Accordingly, while Mr Rowe insists "investment returns remain high", the company is reining back on expansion of its popular Simply Food chain.
It is not difficult to detect the hand of Archie Norman, the new M&S chairman, in either this decision or in the departure of Helen Weir, the chief financial officer, whose exit was first reported last night by Sky's Mark Kleinman.
Mr Norman, who succeeded the urbane former investment banker Robert Swannell in September, is a hard-driving turnaround expert still revered in the City for the way, a quarter of a century ago, he and Allan Leighton rescued Asda from collapse before selling it to Wal-Mart for £6.7bn in 1999.
Most sector-watchers who know him reckon Mr Norman will be pushing the likeable Mr Rowe to accelerate the pace of change at M&S and in particular the speed at which the retailer brings down its costs.
As M&S seeks to place greater emphasis on its digital sales, Mr Rowe had previously announced plans to close 30 of its larger stores, but insists now that was the "minimum" and that M&S would "go faster" in closing underperforming stores.
The company confirmed that, by 2022, it will have 60 fewer stores than it did in 2016 – yet many will question whether it could not be reducing its space by more.

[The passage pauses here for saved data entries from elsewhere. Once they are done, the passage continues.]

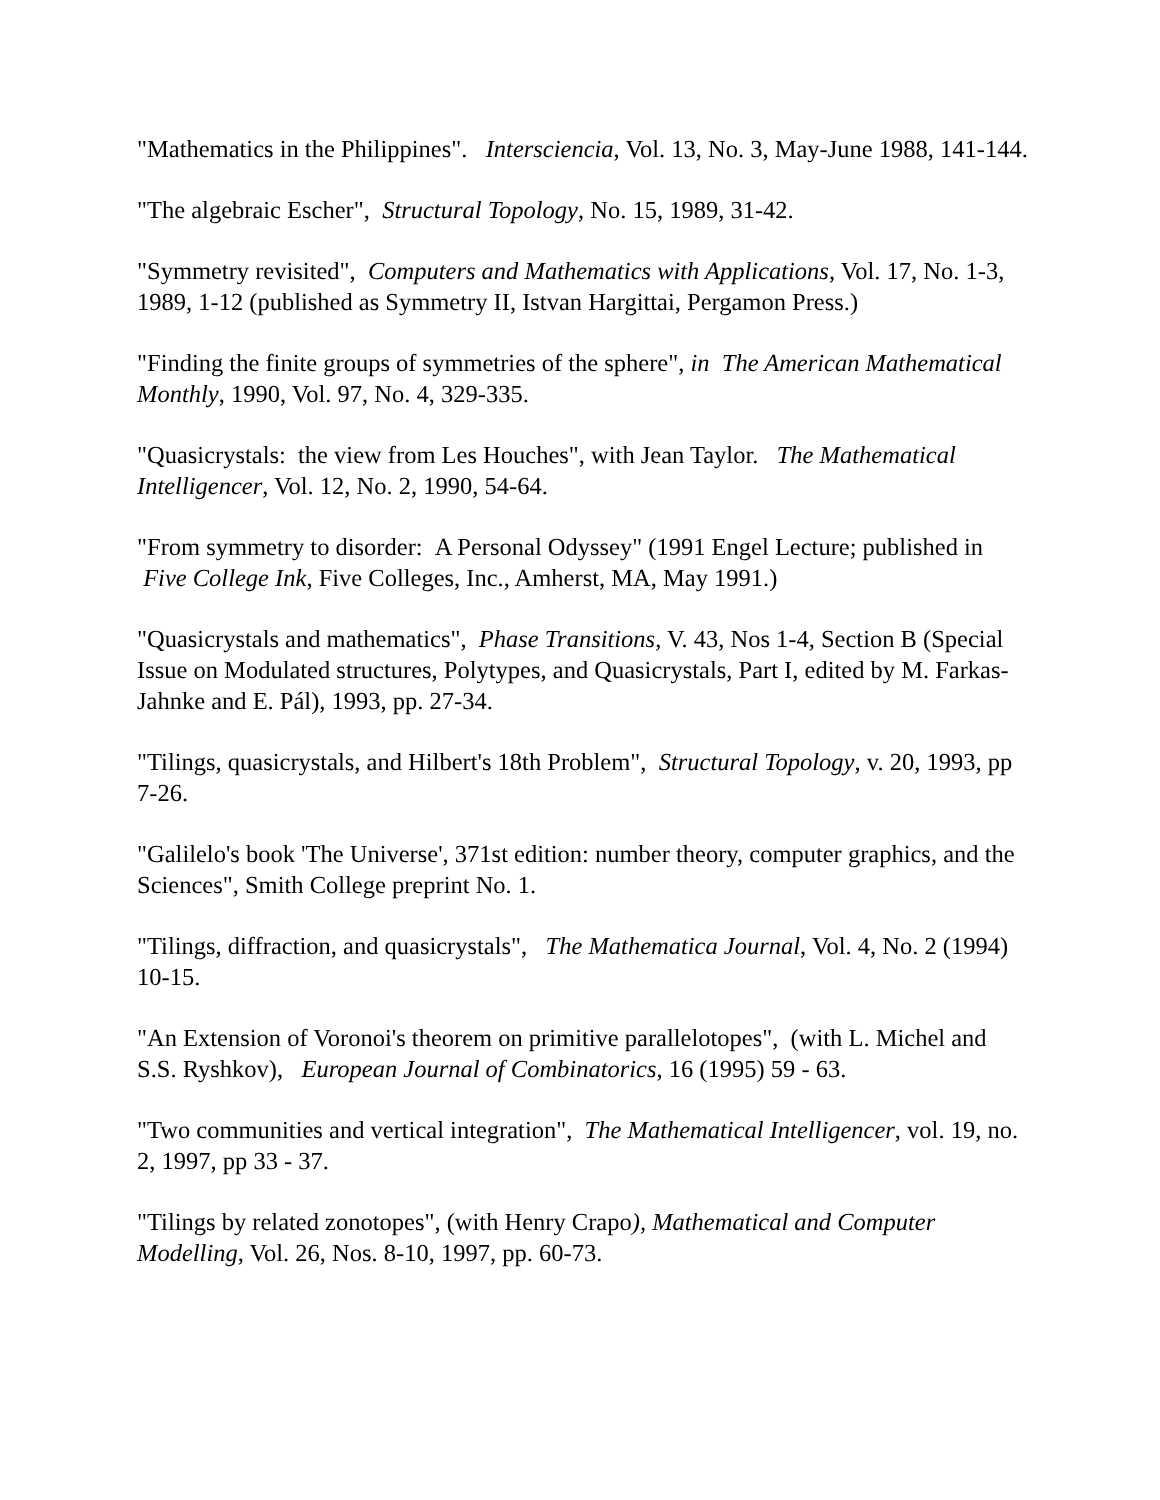"Mathematics in the Philippines". Intersciencia, Vol. 13, No. 3, May-June 1988, 141-144.
"The algebraic Escher", Structural Topology, No. 15, 1989, 31-42.
"Symmetry revisited", Computers and Mathematics with Applications, Vol. 17, No. 1-3, 1989, 1-12 (published as Symmetry II, Istvan Hargittai, Pergamon Press.)
"Finding the finite groups of symmetries of the sphere", in The American Mathematical Monthly, 1990, Vol. 97, No. 4, 329-335.
"Quasicrystals: the view from Les Houches", with Jean Taylor. The Mathematical Intelligencer, Vol. 12, No. 2, 1990, 54-64.
"From symmetry to disorder: A Personal Odyssey" (1991 Engel Lecture; published in Five College Ink, Five Colleges, Inc., Amherst, MA, May 1991.)
"Quasicrystals and mathematics", Phase Transitions, V. 43, Nos 1-4, Section B (Special Issue on Modulated structures, Polytypes, and Quasicrystals, Part I, edited by M. Farkas-Jahnke and E. Pál), 1993, pp. 27-34.
"Tilings, quasicrystals, and Hilbert's 18th Problem", Structural Topology, v. 20, 1993, pp 7-26.
"Galilelo's book 'The Universe', 371st edition: number theory, computer graphics, and the Sciences", Smith College preprint No. 1.
"Tilings, diffraction, and quasicrystals", The Mathematica Journal, Vol. 4, No. 2 (1994) 10-15.
"An Extension of Voronoi's theorem on primitive parallelotopes", (with L. Michel and S.S. Ryshkov), European Journal of Combinatorics, 16 (1995) 59 - 63.
"Two communities and vertical integration", The Mathematical Intelligencer, vol. 19, no. 2, 1997, pp 33 - 37.
"Tilings by related zonotopes", (with Henry Crapo), Mathematical and Computer Modelling, Vol. 26, Nos. 8-10, 1997, pp. 60-73.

By then, meanwhile, M&S aims to be making a third of its sales online.
Other questions remain.
One is over Mr Rowe's recent appointment of Jill McDonald as head of clothing and home.
Ms McDonald is well-regarded, due to successful stints as managing director of McDonald's UK and as chief executive of Halfords, but some investors worry about her lack of specific experience in fashion, particularly as her appointment triggered the departure of the former head of clothing, Jo Jenkins.
The concern is understandable.
Fashion, particularly women's fashion, is the fulcrum of M&S. Get that right and absolutely everything else follows.
Ever since the late Sir Richard Greenbury retired nearly 19 years ago, M&S has had a string of leaders – Peter Salsbury, Luc Vandevelde, Roger Holmes, Sir Stuart Rose and Marc Bolland – who have all grappled with trying to either stem decline or revive the group's fortunes.
That said, in Mr Norman and Mr Rowe, M&S probably has as good a combination of chairman and chief executive as it could hope for in seeking to achieve the latter.
In Mr Norman, it has someone who will agitate for rapid and even radical change, but who also boasts experience of transforming a low-growth retailer into a high-growth one.
In Mr Rowe, meanwhile, it has someone who has spent almost his entire career at M&S, who is steeped in its values, who loves the business, who understands its staff and customers and who can use that as potent weapons in driving change.
As demonstrated by the warm response to its Christmas advertisements featuring Paddington Bear, there is still massive public goodwill towards M&S, probably greater than any other retailer enjoys with the possible exception of John Lewis.
That is a fabulous platform on which to build.